To account for arbitrary nonzero curvature and arbitrary curvature derivative at either one or both ends of the curve and incorporation of constraints for handling more complex driving scenarios and road layouts, we proceed by the use of a single directional (forward), smooth turning path based on 7th degree Bézier curves to meet the curvature constraint. The family of 7th degree Bézier curves in our design is equivalent to an eta-3 spline interpolating imposed boundary conditions (two positions with associated tangent direction, curvature and curvature derivative 
) with control points defined by two parameters of end speeds.
The restriction of zero curvature at both ends of the path such as driving on straight roads  is  alleviated by the use of 7th degree Bézier curve.

In a given driving  scenario, we consider the feasibility problem of simplified eta-3 spline trajectory planning that finds a feasible forward trajectory if one exists. A box constraint of direct product of two parameter intervals encodes the diversity of solutions, each is verified for feasibility.An advantage of using the 7th degree Bézier form is we can generate various paths through selection of suitable parameter values  in a more intuitive manner. Specifying  nonzero boundary curvature and  incorporating collision avoidance (so that the vehicle remains within the road boundaries) at the  same time can be achieved more easily and intuitively to some extent via the Bézier form , and its closed-form provides a low  complexity of trajectory computation. It is used fordesigning the maneuvers of entering the roundabout or in-roundabout lane change by placing control points taking into account the entire lane width of  a circulatory roadway.
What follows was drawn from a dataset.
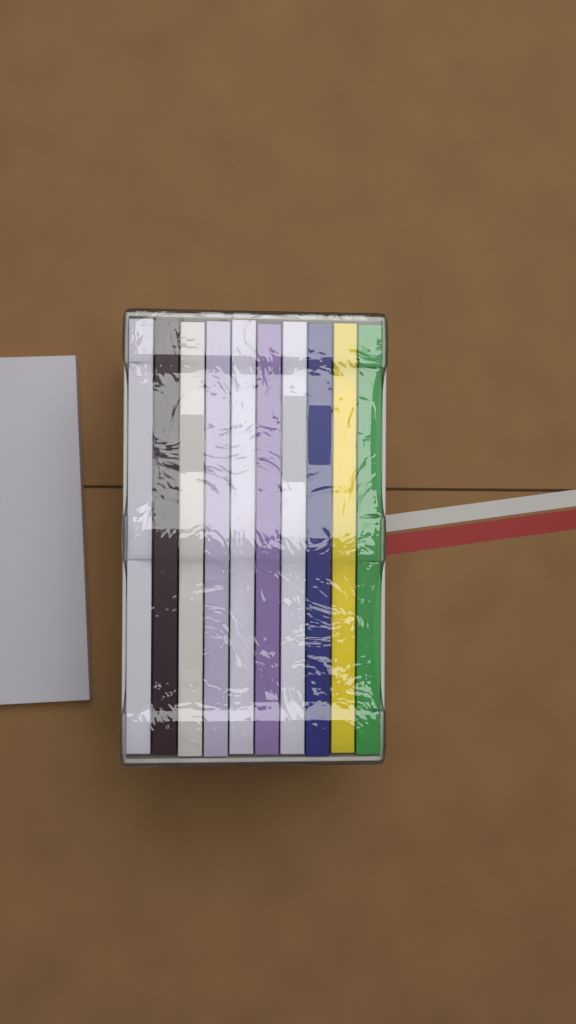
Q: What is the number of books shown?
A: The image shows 11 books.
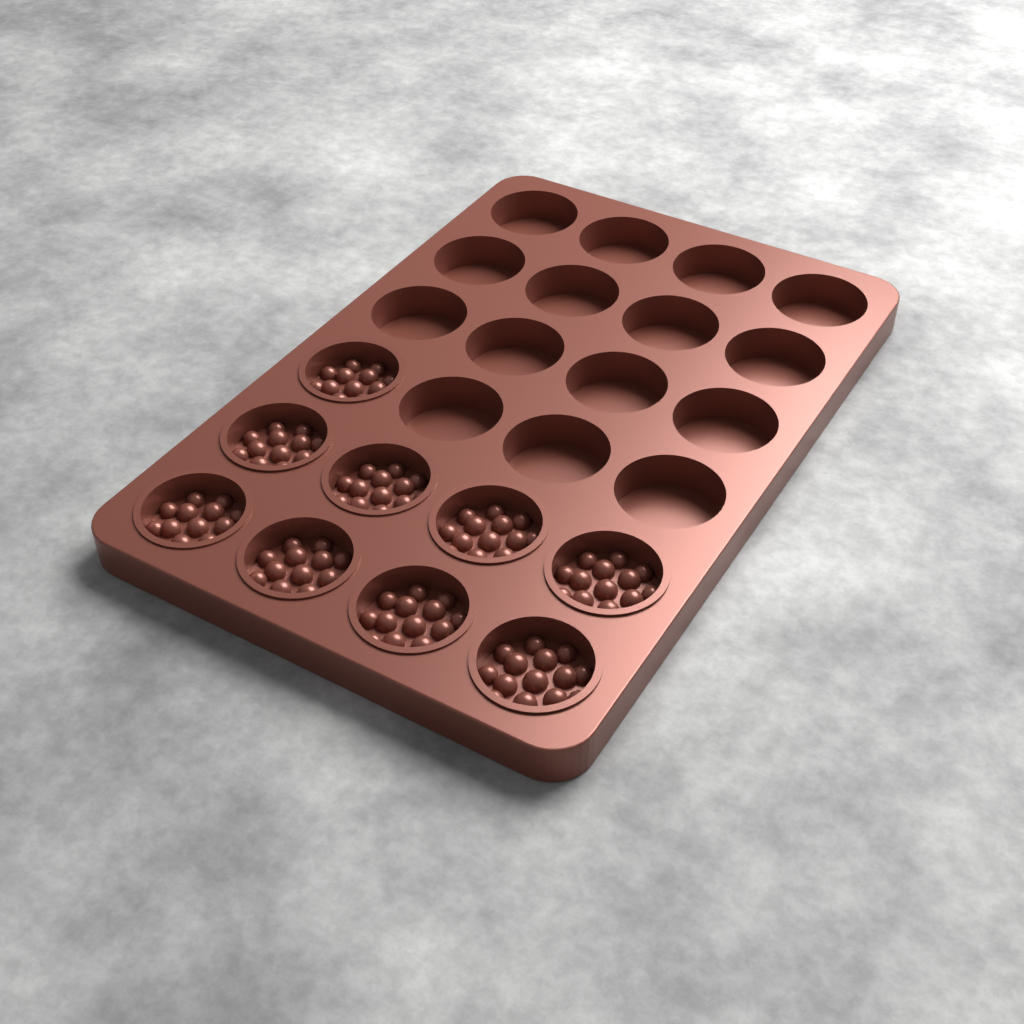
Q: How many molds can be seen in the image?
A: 9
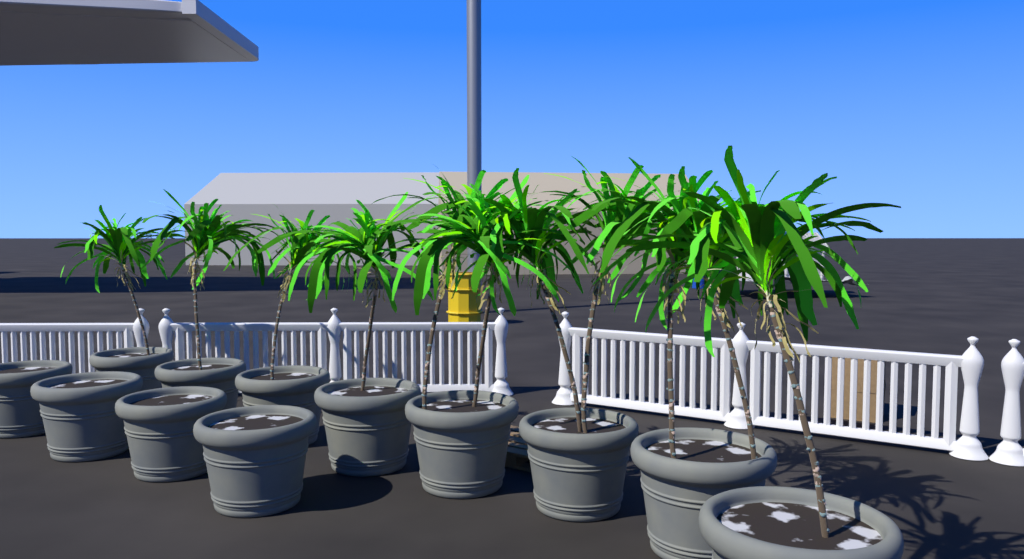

Adopting this computationally simpler approach, the starting velocity and the ending velocity of the forward (single-directional) trajectory are the design parameters. The feasible space of path-defining parameters  is reduced to a box. This allows us to find a feasible trajectory  by iteratively searching the feasible parameter space for determining/ refining or direct optimization the control points of its natural equivalent 7th degree Bézier curve for a given  maneuver time (the duration to execute the trajectory) T until a satisfactory G3 trajectory is found.